Corporate Finance, Module 8, “Capital Budgeting and Risk”
Corporate finance module 8: Readings for Tenth Edition
(The attached PDF file has better formatting.)
Updated: October 12, 2010
The page numbers here are for the tenth edition of Brealey and Myers. You may also use the seventh, eighth, or ninth editions of this text. The page numbers for earlier editions are in separate postings. The substantive changes in the textbook are slight among these editions, but the final exam problems are based on the tenth edition.
{The Brealey and Myers textbook is excellent. We say to read certain sections and to skip others. This does not mean that certain sections are better; it means that the homework assignments and exam problems are based on the sections that you must read for this course. Some of the skipped sections are fascinating, but they are not tested.}
Read the introduction on page 213. This introduction is especially good. Read section 9.1, “company and project costs of capital,” on page 214-216, but skip section 9.2 on pages 217-221. We don't have good measures of systematic risk, and our estimates of betas are uncertain. The final exam problems assume the CAPM beta for a project is known or can be estimated from covariances of returns.
Read section 9.3, “Analyzing project risk,” on pages 221-227 and focus on the subsection “what determines asset betas” on pages 222-224. Operating leverage influences the risk of insurers. Many actuarial candidates presume that insurers are risky firms, since they assume risks from policyholders and are exposed to future uncertainties. But insurers have low operating leverage and relatively low CAPM betas.
Page 227 discusses international operations. Some U.S. businessmen and women believe that foreign investments are by definition riskier. This is not necessarily true. Many insurers are expanding into developing countries; diversification lowers their overall risk.
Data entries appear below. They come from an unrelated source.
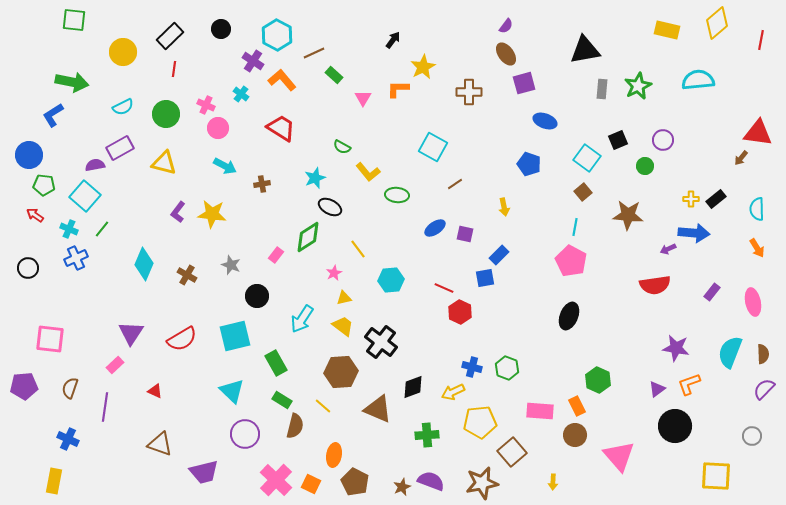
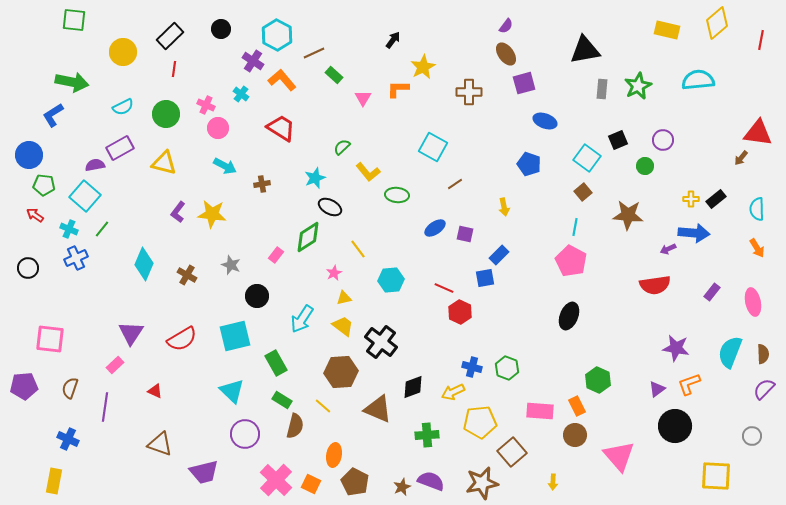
green semicircle at (342, 147): rotated 108 degrees clockwise
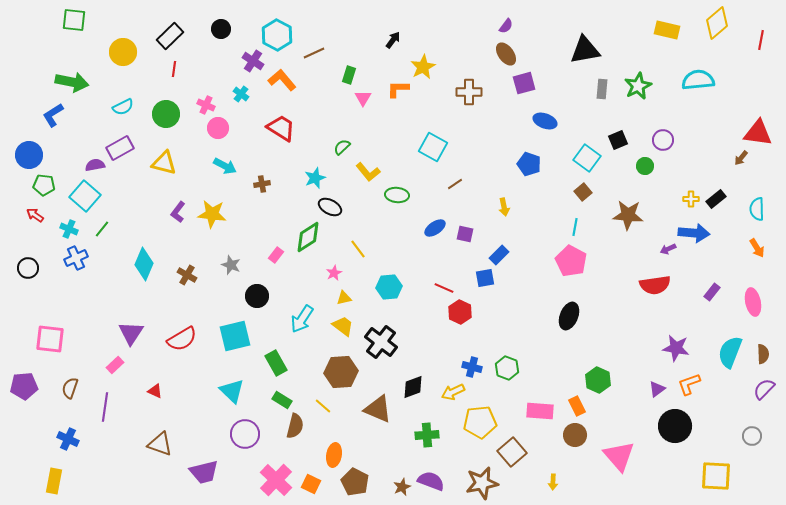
green rectangle at (334, 75): moved 15 px right; rotated 66 degrees clockwise
cyan hexagon at (391, 280): moved 2 px left, 7 px down
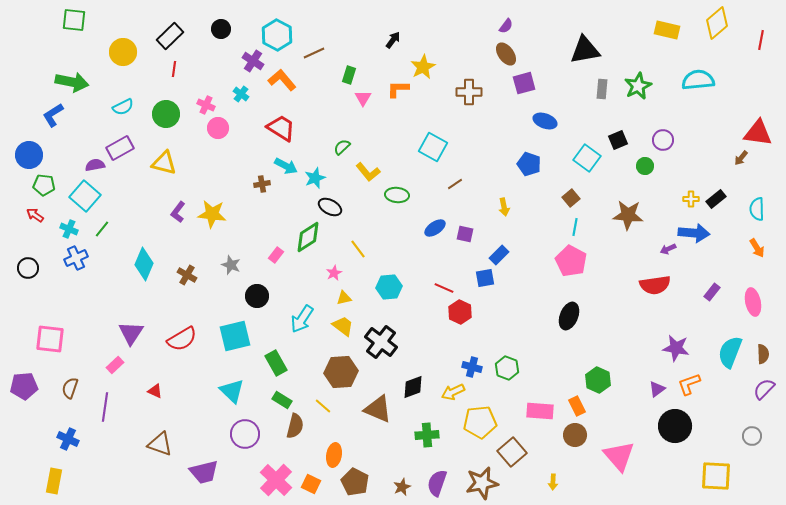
cyan arrow at (225, 166): moved 61 px right
brown square at (583, 192): moved 12 px left, 6 px down
purple semicircle at (431, 481): moved 6 px right, 2 px down; rotated 92 degrees counterclockwise
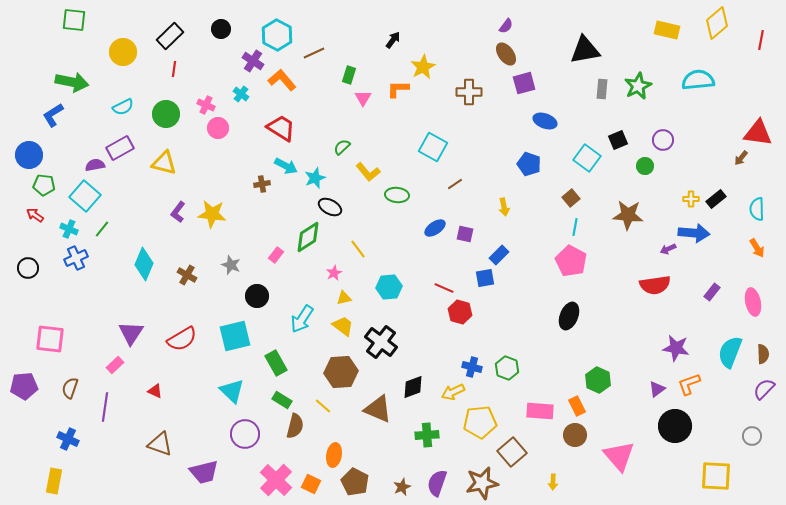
red hexagon at (460, 312): rotated 10 degrees counterclockwise
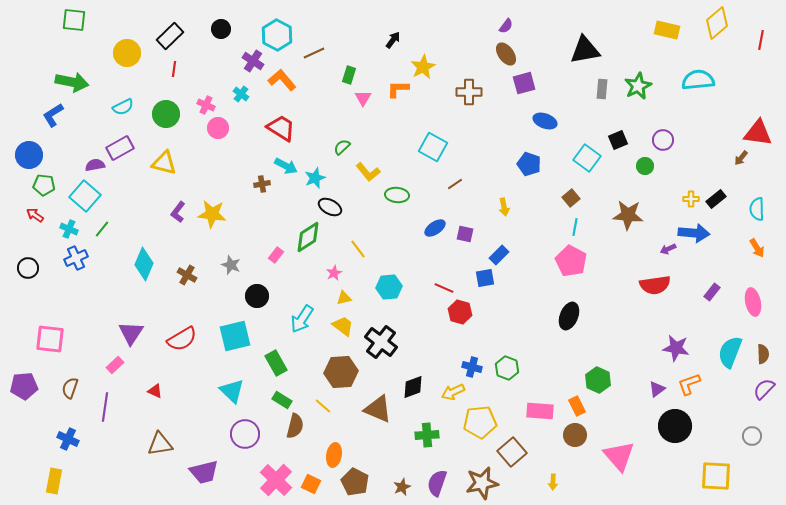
yellow circle at (123, 52): moved 4 px right, 1 px down
brown triangle at (160, 444): rotated 28 degrees counterclockwise
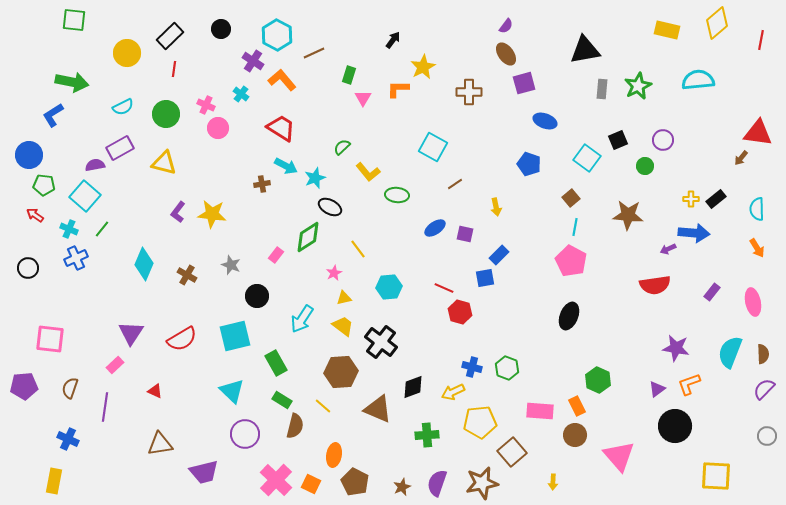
yellow arrow at (504, 207): moved 8 px left
gray circle at (752, 436): moved 15 px right
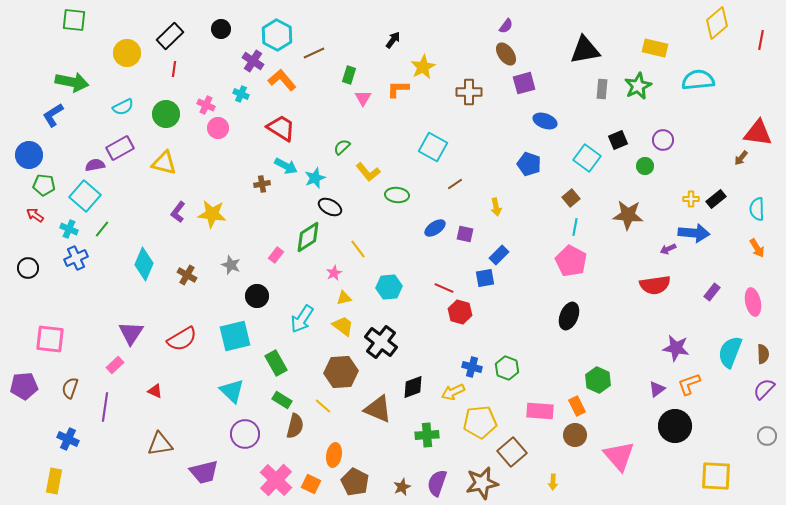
yellow rectangle at (667, 30): moved 12 px left, 18 px down
cyan cross at (241, 94): rotated 14 degrees counterclockwise
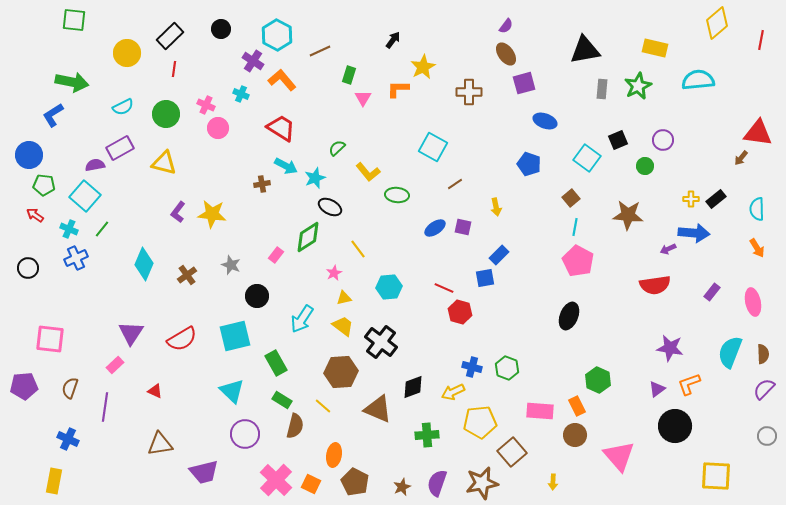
brown line at (314, 53): moved 6 px right, 2 px up
green semicircle at (342, 147): moved 5 px left, 1 px down
purple square at (465, 234): moved 2 px left, 7 px up
pink pentagon at (571, 261): moved 7 px right
brown cross at (187, 275): rotated 24 degrees clockwise
purple star at (676, 348): moved 6 px left
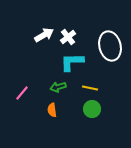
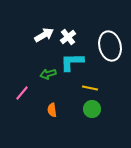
green arrow: moved 10 px left, 13 px up
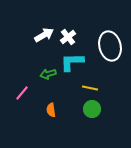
orange semicircle: moved 1 px left
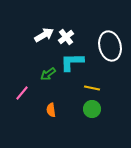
white cross: moved 2 px left
green arrow: rotated 21 degrees counterclockwise
yellow line: moved 2 px right
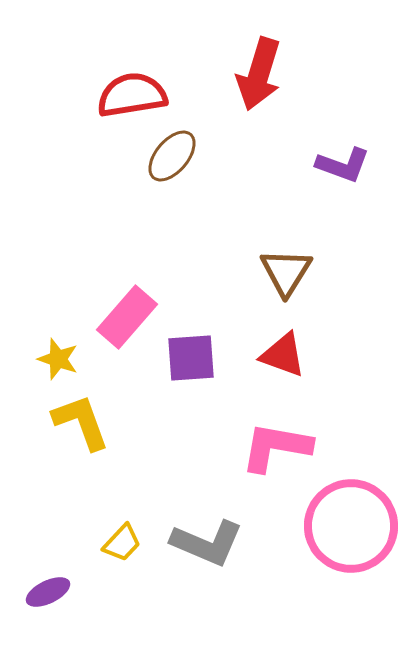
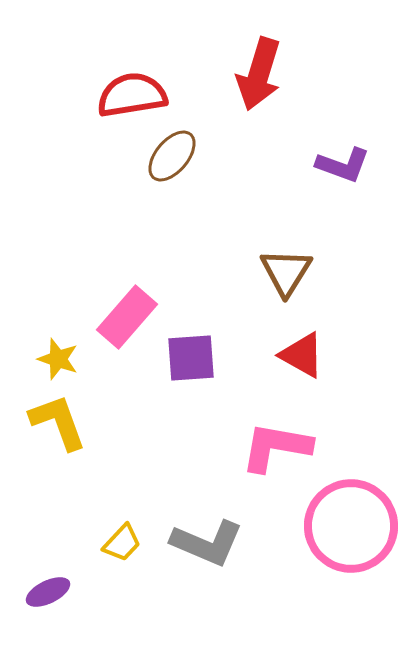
red triangle: moved 19 px right; rotated 9 degrees clockwise
yellow L-shape: moved 23 px left
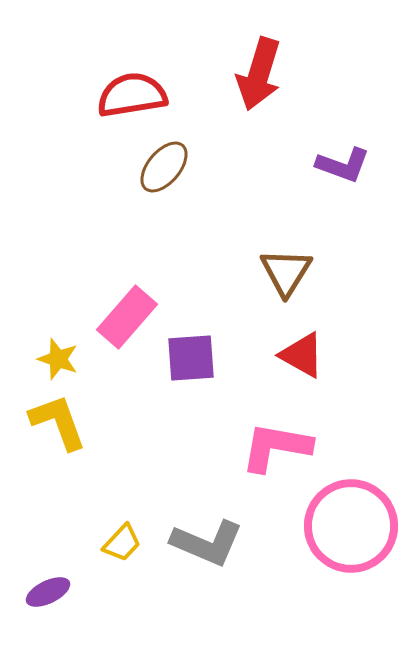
brown ellipse: moved 8 px left, 11 px down
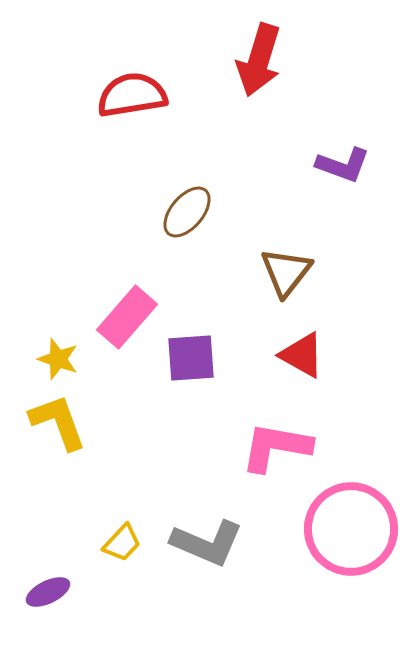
red arrow: moved 14 px up
brown ellipse: moved 23 px right, 45 px down
brown triangle: rotated 6 degrees clockwise
pink circle: moved 3 px down
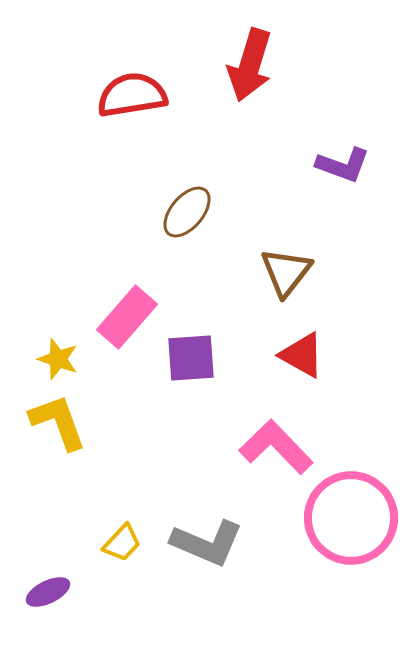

Skip the first half of section 9.4 on pages 227-228, but read the subsections on pages 229-230 (“When to use a single risk adjusted discount rate,” “a common mistake,” and “when you cannot use a single risk adjusted discount rate”).
Read the summary on pages 232-233.
Review problems 2 and 5 on page 233, problems 8, 10, 11, and 12 on page 234, problems 13, 14, and 18 on page 235, and problems 22 and 23 on page 236.
No final exam questions are drawn from the mini-case on pages 237-239 (but it is worth reading).
Jacob: My company requires a return of 12% on U.S. investments and 15% on foreign investments. Why does my company have this rule? Are foreign investments riskier?
Rachel: Brealey and Myers say that diversifying across countries reduces overall risk. If the firm requires a 12% return on U.S. investments, diversifying globally should reduce its overall risk, so it should accept a lower than 12% return on foreign investments.
But for two reasons, the firm’s policy may not be unreasonable.
Many foreign investments are have additional risks that may not be fully considered. U.S. investments are unlikely to be nationalized or to be destroyed by civil war. Investments in Latin America, Africa, the Moslem Middle East, and parts of Asia may be nationalized, destroyed in civil wars, or frozen by government decrees. The expected cost of these scenarios may add 3% or 4% to the required return.
Anti-American sentiment in some parts of the world create additional risks. The investments themselves may not be riskier, but American ownership may add risks. In some countries, such as Saudia Arabia and Argentina, the risk of hostage taking may force an American firm to leave the country, forfeiting much of its investment.
Even if the systematic risk is reduced by global diversification, the unique risk may increase. Shareholders are concerned with systematic risk; managers are concerned with unique risks as well.
Jacob: Does this create disagreement between managers and shareholders?
Rachel: Sometimes it does, but not always. Shareholders can diversify more easily than firms can. The shareholders spread their capital among firms in different countries.
Illustration: Insurance is an ideal industry for global expansion. An insurer can market its products in different countries without building factories and warehouses in each one. It need holds little or no capital in foreign countries, so it is not subject to nationalization risk. It is a knowledge industry: American underwriters and actuaries can live temporarily in a foreign country and out-perform native workers.
Few U.S. insurers have diversified globally; AIG and Liberty Mutual are international insurers, though AIG has since sold much of its foreign (Asia) operations to Prudential and Met Life. Most U.S. insurers compete for domestic business. Global diversification creates head-aches for management and (sometimes) high initial costs. The shareholders can gain all the benefits of global diversification with none of the drawbacks by buying share in foreign insurers.
Global diversification is best when synergies between countries raise returns. A manufacturer can produce goods in a low-cost country and sell them in a high cost country; textiles, running shoes, and clothing are examples. A manufacturer can design a product in a developed country and sell it in less developed countries: automobiles, computers, and high-tech equipment are examples. But insurance has few of these synergies.